DATA EXCERPTS:

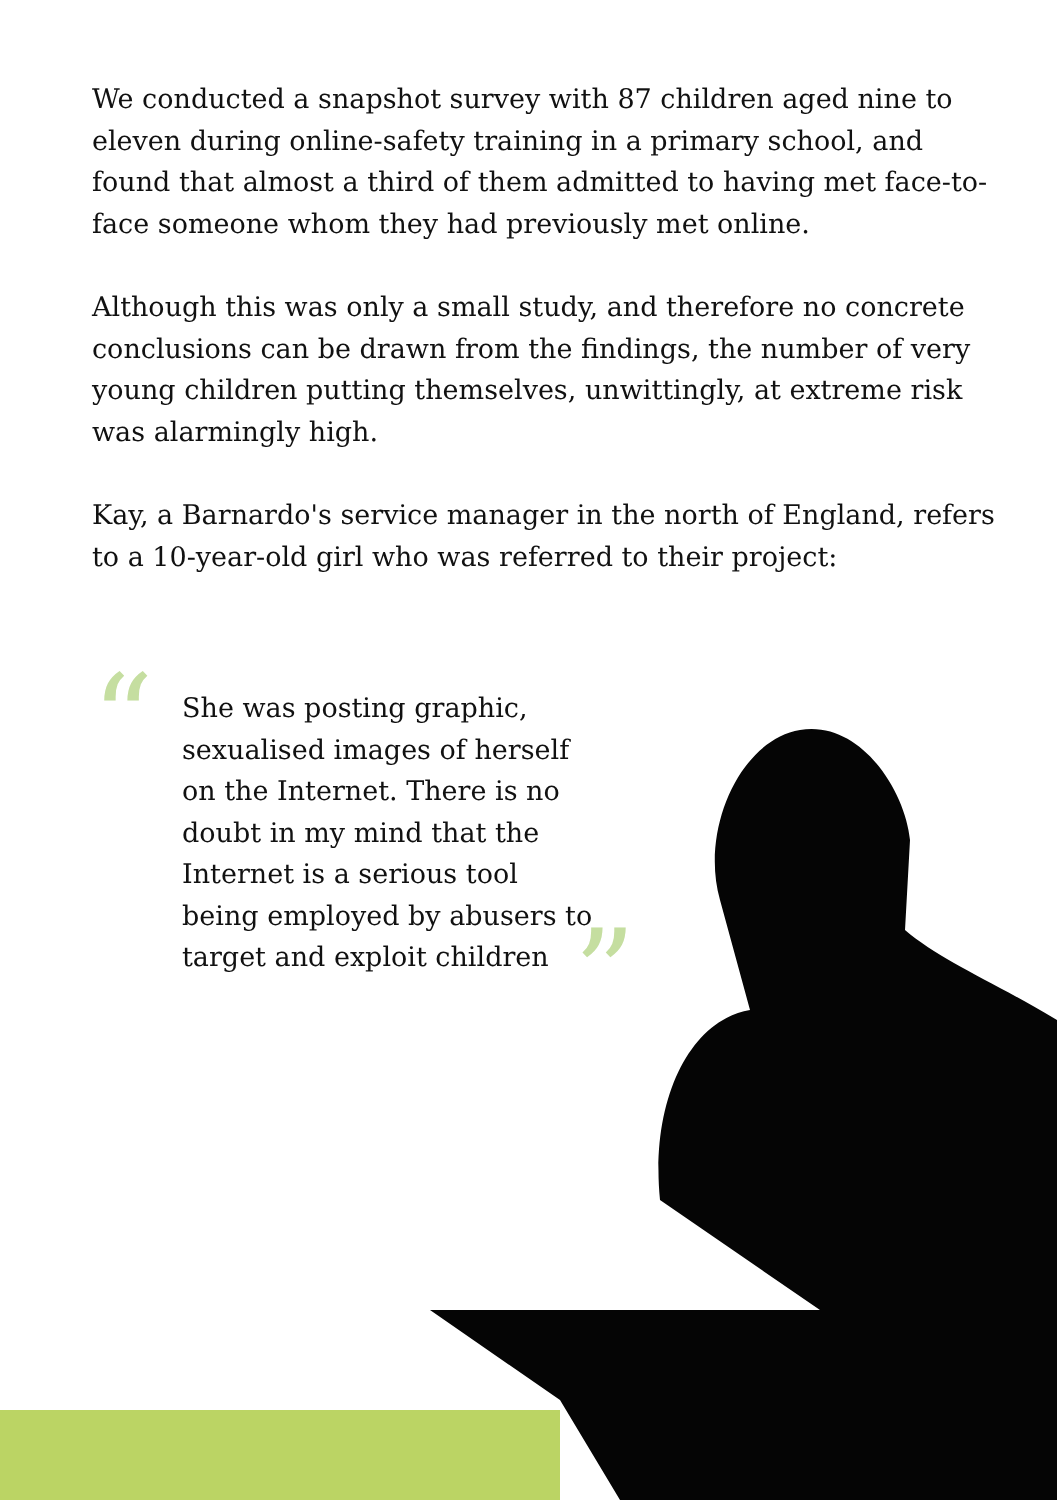We conducted a snapshot survey with 87 children aged nine to eleven during online-safety training in a primary school, and found that almost a third of them admitted to having met face-to-face someone whom they had previously met online.
Although this was only a small study, and therefore no concrete conclusions can be drawn from the findings, the number of very young children putting themselves, unwittingly, at extreme risk was alarmingly high.
Kay, a Barnardo's service manager in the north of England, refers to a 10-year-old girl who was referred to their project:
“She was posting graphic, sexualised images of herself on the Internet. There is no doubt in my mind that the Internet is a serious tool being employed by abusers to target and exploit children”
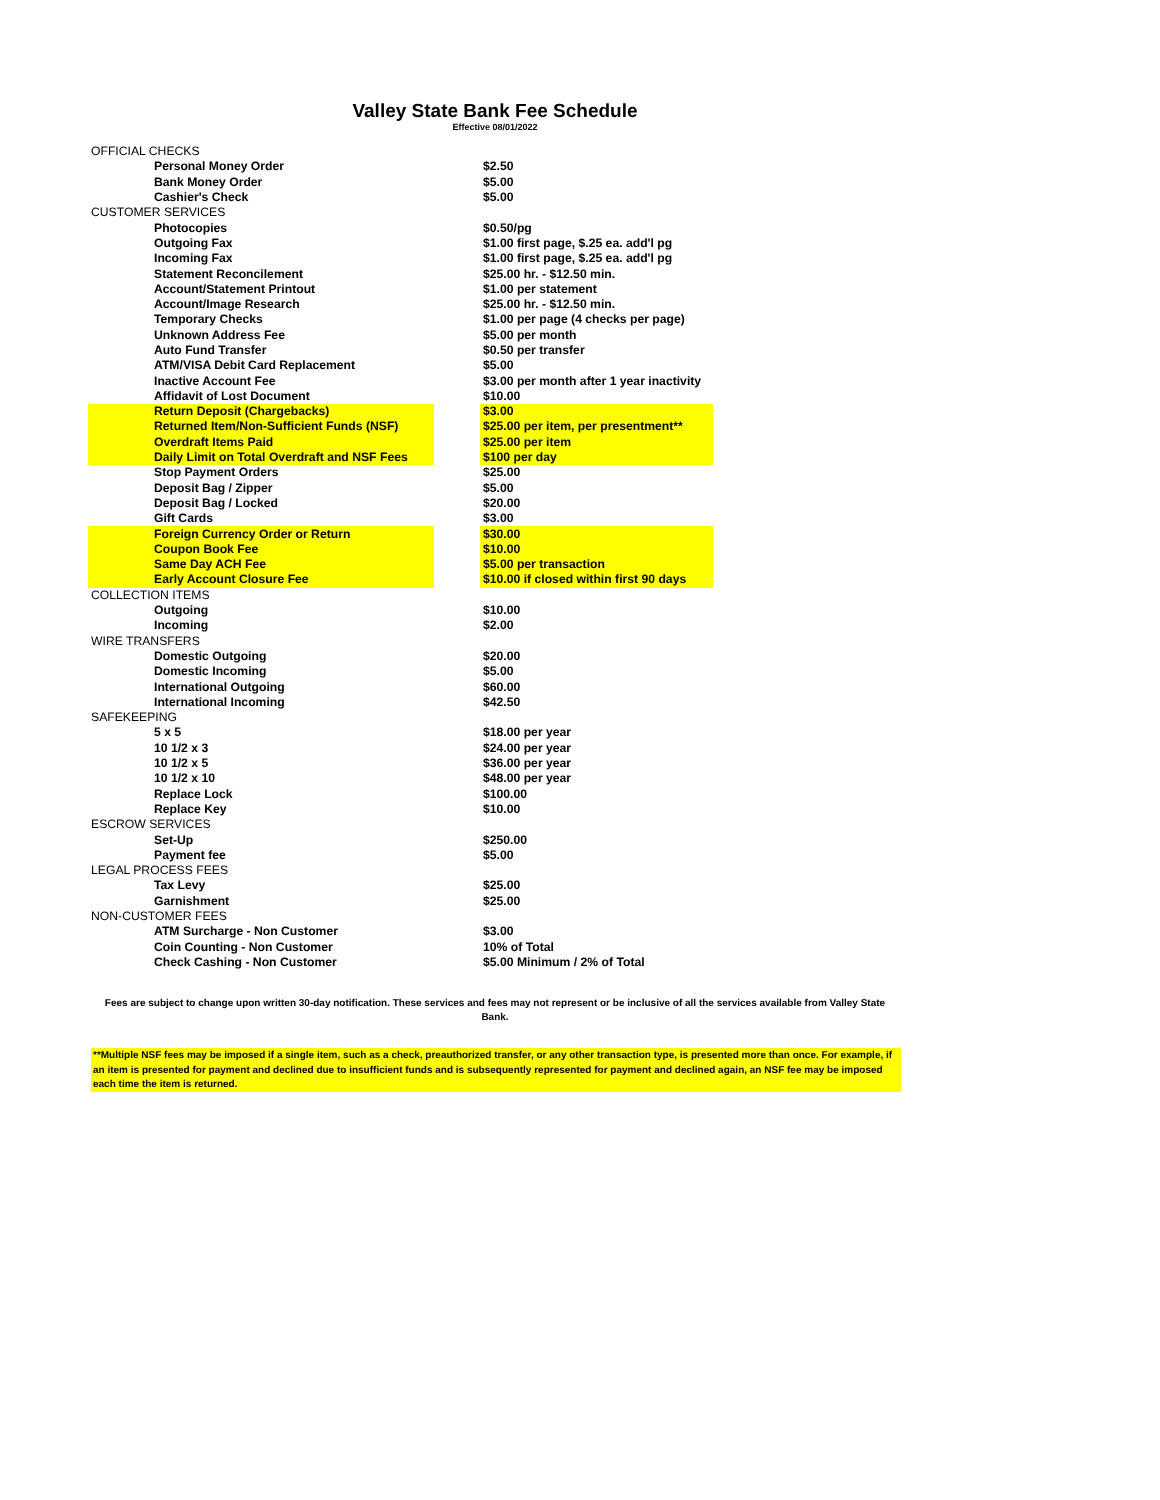Valley State Bank Fee Schedule
Effective 08/01/2022
| OFFICIAL CHECKS | | |
| Personal Money Order | | $2.50 |
| Bank Money Order | | $5.00 |
| Cashier's Check | | $5.00 |
| CUSTOMER SERVICES | | |
| Photocopies | | $0.50/pg |
| Outgoing Fax | | $1.00 first page, $.25 ea. add'l pg |
| Incoming Fax | | $1.00 first page, $.25 ea. add'l pg |
| Statement Reconcilement | | $25.00 hr. - $12.50 min. |
| Account/Statement Printout | | $1.00 per statement |
| Account/Image Research | | $25.00 hr. - $12.50 min. |
| Temporary Checks | | $1.00 per page (4 checks per page) |
| Unknown Address Fee | | $5.00 per month |
| Auto Fund Transfer | | $0.50 per transfer |
| ATM/VISA Debit Card Replacement | | $5.00 |
| Inactive Account Fee | | $3.00 per month after 1 year inactivity |
| Affidavit of Lost Document | | $10.00 |
| Return Deposit (Chargebacks) | | $3.00 |
| Returned Item/Non-Sufficient Funds (NSF) | | $25.00 per item, per presentment** |
| Overdraft Items Paid | | $25.00 per item |
| Daily Limit on Total Overdraft and NSF Fees | | $100 per day |
| Stop Payment Orders | | $25.00 |
| Deposit Bag / Zipper | | $5.00 |
| Deposit Bag / Locked | | $20.00 |
| Gift Cards | | $3.00 |
| Foreign Currency Order or Return | | $30.00 |
| Coupon Book Fee | | $10.00 |
| Same Day ACH Fee | | $5.00 per transaction |
| Early Account Closure Fee | | $10.00 if closed within first 90 days |
| COLLECTION ITEMS | | |
| Outgoing | | $10.00 |
| Incoming | | $2.00 |
| WIRE TRANSFERS | | |
| Domestic Outgoing | | $20.00 |
| Domestic Incoming | | $5.00 |
| International Outgoing | | $60.00 |
| International Incoming | | $42.50 |
| SAFEKEEPING | | |
| 5 x 5 | | $18.00 per year |
| 10 1/2 x 3 | | $24.00 per year |
| 10 1/2 x 5 | | $36.00 per year |
| 10 1/2 x 10 | | $48.00 per year |
| Replace Lock | | $100.00 |
| Replace Key | | $10.00 |
| ESCROW SERVICES | | |
| Set-Up | | $250.00 |
| Payment fee | | $5.00 |
| LEGAL PROCESS FEES | | |
| Tax Levy | | $25.00 |
| Garnishment | | $25.00 |
| NON-CUSTOMER FEES | | |
| ATM Surcharge - Non Customer | | $3.00 |
| Coin Counting - Non Customer | | 10% of Total |
| Check Cashing - Non Customer | | $5.00 Minimum / 2% of Total |
Fees are subject to change upon written 30-day notification. These services and fees may not represent or be inclusive of all the services available from Valley State Bank.
**Multiple NSF fees may be imposed if a single item, such as a check, preauthorized transfer, or any other transaction type, is presented more than once. For example, if an item is presented for payment and declined due to insufficient funds and is subsequently represented for payment and declined again, an NSF fee may be imposed each time the item is returned.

EXERCISE INSTRUCTIONS: Looking at the records above, please output exactly the lines that run from the one holding "Outgoing | | $60.00 |" to the final line, and only those.

TASK RESULT:
| International Outgoing | | $60.00 |
| International Incoming | | $42.50 |
| SAFEKEEPING | | |
| 5 x 5 | | $18.00 per year |
| 10 1/2 x 3 | | $24.00 per year |
| 10 1/2 x 5 | | $36.00 per year |
| 10 1/2 x 10 | | $48.00 per year |
| Replace Lock | | $100.00 |
| Replace Key | | $10.00 |
| ESCROW SERVICES | | |
| Set-Up | | $250.00 |
| Payment fee | | $5.00 |
| LEGAL PROCESS FEES | | |
| Tax Levy | | $25.00 |
| Garnishment | | $25.00 |
| NON-CUSTOMER FEES | | |
| ATM Surcharge - Non Customer | | $3.00 |
| Coin Counting - Non Customer | | 10% of Total |
| Check Cashing - Non Customer | | $5.00 Minimum / 2% of Total |
Fees are subject to change upon written 30-day notification. These services and fees may not represent or be inclusive of all the services available from Valley State Bank.
**Multiple NSF fees may be imposed if a single item, such as a check, preauthorized transfer, or any other transaction type, is presented more than once. For example, if an item is presented for payment and declined due to insufficient funds and is subsequently represented for payment and declined again, an NSF fee may be imposed each time the item is returned.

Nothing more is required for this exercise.